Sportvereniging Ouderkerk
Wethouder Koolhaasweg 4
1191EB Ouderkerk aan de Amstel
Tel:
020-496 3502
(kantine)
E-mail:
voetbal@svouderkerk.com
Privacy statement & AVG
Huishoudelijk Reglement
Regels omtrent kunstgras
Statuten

-.-.-

Your objective. Reproduce the material above line for line, keeping every word, number, and symbol as it appears.

Expected output.
Sportvereniging Ouderkerk
Wethouder Koolhaasweg 4
1191EB Ouderkerk aan de Amstel
Tel:
020-496 3502
(kantine)
E-mail:
voetbal@svouderkerk.com
Privacy statement & AVG
Huishoudelijk Reglement
Regels omtrent kunstgras
Statuten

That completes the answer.